> [Extrait]
Quelle stratégie d’automatisation adopter ?

Par Jean-François FRESI

Cet article est une mise à jour du chapitre II.1 – Pour une stratégie d’automatisation des tests du livre Automatisation des activités de test de du CFTL que j’ai rédigé en 2021.

Les principales questions liées à l’automatisation qui seront posées dans cet article :

  • Pourquoi est-il important d’avoir une stratégie d’automatisation ?
  • Quelle est la meilleure façon de commencer à automatiser ?
  • Quelle est la démarche type pour automatiser ?

 

Vous découvrirez également des compléments sur :

  • Les objectifs à définir lors de la mise en place d’une stratégie d’automatisation des tests
  • Le suivi et le monitoring de ces objectifs
  • L’utilisation d’une matrice des risques et de couverture pour la priorisation des tests à automatiser
  • Les quatre autres mauvaises pratiques d’automatisation couramment remarquées
  • Les bonnes pratiques d’automatisation à mettre en place
  • Les situations favorables à l’automatisation
 

Dans une société en perpétuelle mutation, les entreprises doivent être en mesure d’améliorer l’efficacité et la qualité de leurs solutions, dans le but de les rendre toujours plus performantes et efficaces. Le cycle de livraison des logiciels doit être fluide, continu et rapide et ainsi répondre aux attentes et exigences du marché. La mise en place de tests automatisés pour assurer la meilleure qualité et détecter le maximum d’anomalies dans un temps minimum, apparaît comme une évidence.

Pourquoi automatiser ?

Il existe de nombreuses façons d’aborder l’automatisation. Cependant, sans une stratégie solide dès le début, il est difficile de savoir quelle direction prendre et alors la démarche d’automatisation des tests a de grandes chances d’être un échec.

> [Matériel fourni]
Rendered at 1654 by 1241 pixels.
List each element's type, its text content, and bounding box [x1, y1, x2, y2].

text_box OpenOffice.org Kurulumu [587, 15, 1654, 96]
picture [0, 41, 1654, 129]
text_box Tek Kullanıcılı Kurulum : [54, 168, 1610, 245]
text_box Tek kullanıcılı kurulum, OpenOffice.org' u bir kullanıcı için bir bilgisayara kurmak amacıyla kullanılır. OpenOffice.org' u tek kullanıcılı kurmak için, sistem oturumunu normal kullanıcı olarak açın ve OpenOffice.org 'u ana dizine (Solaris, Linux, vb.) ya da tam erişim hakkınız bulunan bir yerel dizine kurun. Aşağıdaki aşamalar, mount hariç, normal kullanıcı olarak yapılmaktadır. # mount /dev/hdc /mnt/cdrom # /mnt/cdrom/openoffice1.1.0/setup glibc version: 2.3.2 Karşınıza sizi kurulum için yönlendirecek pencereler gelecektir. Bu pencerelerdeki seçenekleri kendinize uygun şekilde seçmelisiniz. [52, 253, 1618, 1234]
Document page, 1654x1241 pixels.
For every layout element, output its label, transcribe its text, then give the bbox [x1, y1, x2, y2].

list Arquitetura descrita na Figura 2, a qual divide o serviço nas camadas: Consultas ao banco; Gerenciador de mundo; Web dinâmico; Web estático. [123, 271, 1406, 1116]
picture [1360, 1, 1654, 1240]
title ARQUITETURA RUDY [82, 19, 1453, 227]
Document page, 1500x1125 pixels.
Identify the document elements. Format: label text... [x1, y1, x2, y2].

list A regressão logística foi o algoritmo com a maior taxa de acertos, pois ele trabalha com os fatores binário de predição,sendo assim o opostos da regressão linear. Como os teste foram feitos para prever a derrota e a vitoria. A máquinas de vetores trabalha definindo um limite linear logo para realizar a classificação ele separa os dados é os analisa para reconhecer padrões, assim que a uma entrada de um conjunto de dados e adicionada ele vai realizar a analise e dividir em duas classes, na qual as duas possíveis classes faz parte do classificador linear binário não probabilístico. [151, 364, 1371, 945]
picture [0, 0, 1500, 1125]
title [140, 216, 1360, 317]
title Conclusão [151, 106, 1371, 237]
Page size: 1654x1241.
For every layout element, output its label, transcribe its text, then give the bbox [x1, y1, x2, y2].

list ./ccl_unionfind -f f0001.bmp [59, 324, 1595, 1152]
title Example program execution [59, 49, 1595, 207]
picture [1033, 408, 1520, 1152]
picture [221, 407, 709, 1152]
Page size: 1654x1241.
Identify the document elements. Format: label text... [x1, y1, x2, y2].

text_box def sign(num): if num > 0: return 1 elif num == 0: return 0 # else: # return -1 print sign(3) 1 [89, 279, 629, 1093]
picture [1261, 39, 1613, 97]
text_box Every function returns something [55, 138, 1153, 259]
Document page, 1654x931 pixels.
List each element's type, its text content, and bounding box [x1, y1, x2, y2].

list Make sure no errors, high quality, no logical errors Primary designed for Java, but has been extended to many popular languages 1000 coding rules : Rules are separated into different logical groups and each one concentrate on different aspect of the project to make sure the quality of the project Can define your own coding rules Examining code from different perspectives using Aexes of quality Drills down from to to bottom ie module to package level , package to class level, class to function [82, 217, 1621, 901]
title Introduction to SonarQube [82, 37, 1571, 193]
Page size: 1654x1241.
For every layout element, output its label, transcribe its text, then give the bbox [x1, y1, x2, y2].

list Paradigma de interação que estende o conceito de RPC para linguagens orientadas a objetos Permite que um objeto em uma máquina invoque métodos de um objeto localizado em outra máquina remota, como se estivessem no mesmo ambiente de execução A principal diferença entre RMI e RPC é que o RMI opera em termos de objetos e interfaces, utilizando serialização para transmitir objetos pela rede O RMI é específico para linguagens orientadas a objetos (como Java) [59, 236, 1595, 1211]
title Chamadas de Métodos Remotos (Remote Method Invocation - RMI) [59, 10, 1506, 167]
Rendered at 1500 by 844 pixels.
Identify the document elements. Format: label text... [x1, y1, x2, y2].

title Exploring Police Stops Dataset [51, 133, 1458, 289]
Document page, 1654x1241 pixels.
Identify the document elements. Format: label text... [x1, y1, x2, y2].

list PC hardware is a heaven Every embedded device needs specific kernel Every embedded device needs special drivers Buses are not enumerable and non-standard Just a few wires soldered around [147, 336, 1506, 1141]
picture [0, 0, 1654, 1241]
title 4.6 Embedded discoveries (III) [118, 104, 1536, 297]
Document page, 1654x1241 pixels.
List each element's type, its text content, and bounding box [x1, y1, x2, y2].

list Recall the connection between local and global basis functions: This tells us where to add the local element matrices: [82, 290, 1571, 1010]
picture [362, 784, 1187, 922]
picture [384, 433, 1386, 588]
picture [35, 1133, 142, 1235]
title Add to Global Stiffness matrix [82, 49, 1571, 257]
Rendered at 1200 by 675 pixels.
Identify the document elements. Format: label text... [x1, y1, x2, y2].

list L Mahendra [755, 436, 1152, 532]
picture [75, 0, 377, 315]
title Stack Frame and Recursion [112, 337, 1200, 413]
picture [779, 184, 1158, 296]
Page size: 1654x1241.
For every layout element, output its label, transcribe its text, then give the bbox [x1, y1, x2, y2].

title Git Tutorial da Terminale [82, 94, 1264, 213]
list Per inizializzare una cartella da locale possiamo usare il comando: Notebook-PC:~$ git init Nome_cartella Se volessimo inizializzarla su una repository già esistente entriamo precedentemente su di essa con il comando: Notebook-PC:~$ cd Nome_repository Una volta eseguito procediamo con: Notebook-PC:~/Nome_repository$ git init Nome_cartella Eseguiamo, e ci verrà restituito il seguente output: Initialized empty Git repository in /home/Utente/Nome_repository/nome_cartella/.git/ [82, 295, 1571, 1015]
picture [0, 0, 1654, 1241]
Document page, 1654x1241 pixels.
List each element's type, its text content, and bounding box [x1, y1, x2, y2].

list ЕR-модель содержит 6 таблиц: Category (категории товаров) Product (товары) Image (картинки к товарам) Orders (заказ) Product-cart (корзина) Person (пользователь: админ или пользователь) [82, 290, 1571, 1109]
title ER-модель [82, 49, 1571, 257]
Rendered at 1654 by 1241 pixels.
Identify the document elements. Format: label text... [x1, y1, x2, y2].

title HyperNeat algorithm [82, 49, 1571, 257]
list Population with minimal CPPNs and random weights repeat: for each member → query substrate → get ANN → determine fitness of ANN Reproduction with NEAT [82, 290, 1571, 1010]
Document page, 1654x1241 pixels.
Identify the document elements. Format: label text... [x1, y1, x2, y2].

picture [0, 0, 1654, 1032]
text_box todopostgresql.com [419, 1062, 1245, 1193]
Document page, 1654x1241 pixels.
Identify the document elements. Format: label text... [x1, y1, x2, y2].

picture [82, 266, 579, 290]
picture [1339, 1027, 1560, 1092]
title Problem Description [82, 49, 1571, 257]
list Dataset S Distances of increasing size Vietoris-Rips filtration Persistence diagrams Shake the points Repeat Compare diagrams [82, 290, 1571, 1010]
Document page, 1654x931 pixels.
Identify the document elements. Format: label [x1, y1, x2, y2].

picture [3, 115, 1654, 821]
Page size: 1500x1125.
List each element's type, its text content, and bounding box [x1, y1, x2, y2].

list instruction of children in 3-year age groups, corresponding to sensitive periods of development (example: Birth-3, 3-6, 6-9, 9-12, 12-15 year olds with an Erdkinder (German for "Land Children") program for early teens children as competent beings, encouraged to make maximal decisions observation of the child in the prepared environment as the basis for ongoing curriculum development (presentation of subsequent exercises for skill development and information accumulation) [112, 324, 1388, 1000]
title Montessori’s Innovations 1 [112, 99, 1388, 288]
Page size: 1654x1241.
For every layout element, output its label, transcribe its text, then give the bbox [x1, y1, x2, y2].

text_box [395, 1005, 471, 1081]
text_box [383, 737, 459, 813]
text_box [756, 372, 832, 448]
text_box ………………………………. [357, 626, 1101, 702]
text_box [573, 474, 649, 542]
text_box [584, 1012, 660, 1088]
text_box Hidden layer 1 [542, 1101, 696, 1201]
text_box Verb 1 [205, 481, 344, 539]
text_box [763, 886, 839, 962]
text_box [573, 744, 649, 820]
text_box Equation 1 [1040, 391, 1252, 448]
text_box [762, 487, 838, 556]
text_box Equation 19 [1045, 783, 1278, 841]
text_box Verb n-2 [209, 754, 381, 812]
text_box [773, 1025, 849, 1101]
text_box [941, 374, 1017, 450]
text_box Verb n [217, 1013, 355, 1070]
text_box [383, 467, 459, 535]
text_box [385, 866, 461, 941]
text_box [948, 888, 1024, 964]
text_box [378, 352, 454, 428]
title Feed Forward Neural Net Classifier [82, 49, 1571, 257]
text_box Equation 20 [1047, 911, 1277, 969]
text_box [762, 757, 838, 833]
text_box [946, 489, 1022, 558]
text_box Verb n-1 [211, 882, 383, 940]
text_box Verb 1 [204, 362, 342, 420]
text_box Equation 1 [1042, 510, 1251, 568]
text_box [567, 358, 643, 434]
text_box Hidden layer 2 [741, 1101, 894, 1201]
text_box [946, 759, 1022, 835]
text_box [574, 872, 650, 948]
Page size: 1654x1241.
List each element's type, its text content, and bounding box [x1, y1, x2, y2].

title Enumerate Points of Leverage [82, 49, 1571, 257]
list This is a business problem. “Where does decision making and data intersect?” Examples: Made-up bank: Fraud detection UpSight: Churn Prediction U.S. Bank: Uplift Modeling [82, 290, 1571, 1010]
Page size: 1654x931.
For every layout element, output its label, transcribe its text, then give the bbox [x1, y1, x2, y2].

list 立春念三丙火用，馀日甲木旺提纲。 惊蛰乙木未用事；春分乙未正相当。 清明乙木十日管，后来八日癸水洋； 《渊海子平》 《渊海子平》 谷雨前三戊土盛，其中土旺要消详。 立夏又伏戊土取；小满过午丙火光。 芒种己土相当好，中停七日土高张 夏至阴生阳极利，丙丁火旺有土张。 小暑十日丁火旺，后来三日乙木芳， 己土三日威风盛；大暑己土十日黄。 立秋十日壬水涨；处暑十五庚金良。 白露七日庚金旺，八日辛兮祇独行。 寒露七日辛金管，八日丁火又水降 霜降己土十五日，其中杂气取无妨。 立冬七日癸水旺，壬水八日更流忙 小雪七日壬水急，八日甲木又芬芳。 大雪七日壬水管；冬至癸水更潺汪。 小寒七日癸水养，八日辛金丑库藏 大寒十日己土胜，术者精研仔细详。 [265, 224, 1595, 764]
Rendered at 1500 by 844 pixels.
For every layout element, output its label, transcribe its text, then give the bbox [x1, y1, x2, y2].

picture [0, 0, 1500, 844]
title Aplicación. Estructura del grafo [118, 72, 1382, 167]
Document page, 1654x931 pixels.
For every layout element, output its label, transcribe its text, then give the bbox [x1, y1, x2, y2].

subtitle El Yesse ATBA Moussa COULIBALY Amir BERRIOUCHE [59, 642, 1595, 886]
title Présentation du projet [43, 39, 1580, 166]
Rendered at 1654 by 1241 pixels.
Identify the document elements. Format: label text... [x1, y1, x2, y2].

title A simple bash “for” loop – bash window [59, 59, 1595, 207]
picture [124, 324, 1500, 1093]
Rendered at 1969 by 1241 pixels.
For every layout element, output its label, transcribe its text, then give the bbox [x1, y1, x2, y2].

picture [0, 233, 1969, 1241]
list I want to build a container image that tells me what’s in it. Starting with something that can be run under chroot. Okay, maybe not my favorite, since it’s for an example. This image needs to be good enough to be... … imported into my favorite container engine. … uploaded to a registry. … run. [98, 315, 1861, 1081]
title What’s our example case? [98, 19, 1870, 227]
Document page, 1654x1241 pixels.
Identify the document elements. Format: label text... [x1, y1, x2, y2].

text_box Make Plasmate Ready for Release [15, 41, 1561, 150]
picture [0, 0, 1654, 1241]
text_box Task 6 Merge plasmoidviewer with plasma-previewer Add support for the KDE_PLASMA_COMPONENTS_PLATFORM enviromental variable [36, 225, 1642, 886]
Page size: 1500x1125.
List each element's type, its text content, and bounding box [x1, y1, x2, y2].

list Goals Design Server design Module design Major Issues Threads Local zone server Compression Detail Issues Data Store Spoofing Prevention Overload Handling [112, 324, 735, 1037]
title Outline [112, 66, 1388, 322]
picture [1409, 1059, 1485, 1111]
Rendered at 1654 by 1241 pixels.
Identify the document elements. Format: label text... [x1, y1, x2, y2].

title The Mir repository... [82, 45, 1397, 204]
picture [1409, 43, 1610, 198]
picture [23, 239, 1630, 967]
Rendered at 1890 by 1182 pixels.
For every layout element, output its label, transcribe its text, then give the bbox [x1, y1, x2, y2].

> [Consigne A]
Répondez à ces questions d'après l'extrait :
(i) Quel chapitre du livre l'article met-il à jour ?
(ii) Combien d'autres mauvaises pratiques d'automatisation couramment remarquées sont annoncées ?
(iii) Quelles trois qualités le cycle de livraison des logiciels doit-il présenter ?
> [Consigne B] Recopiez fidèlement le passage de l'extrait qui va de « Quelle stratégie d’automatisation » jusqu'à « pour automatiser ? ».
Ce matériel provient d'une source distincte de l'extrait.

> [Réponse rédigée A]
(i) Le chapitre II.1 – Pour une stratégie d'automatisation des tests.
(ii) Quatre.
(iii) Il doit être fluide, continu et rapide.

> [Réponse rédigée B]
Quelle stratégie d’automatisation adopter ?

Par Jean-François FRESI

Cet article est une mise à jour du chapitre II.1 – Pour une stratégie d’automatisation des tests du livre Automatisation des activités de test de du CFTL que j’ai rédigé en 2021.

Les principales questions liées à l’automatisation qui seront posées dans cet article :

  • Pourquoi est-il important d’avoir une stratégie d’automatisation ?
  • Quelle est la meilleure façon de commencer à automatiser ?
  • Quelle est la démarche type pour automatiser ?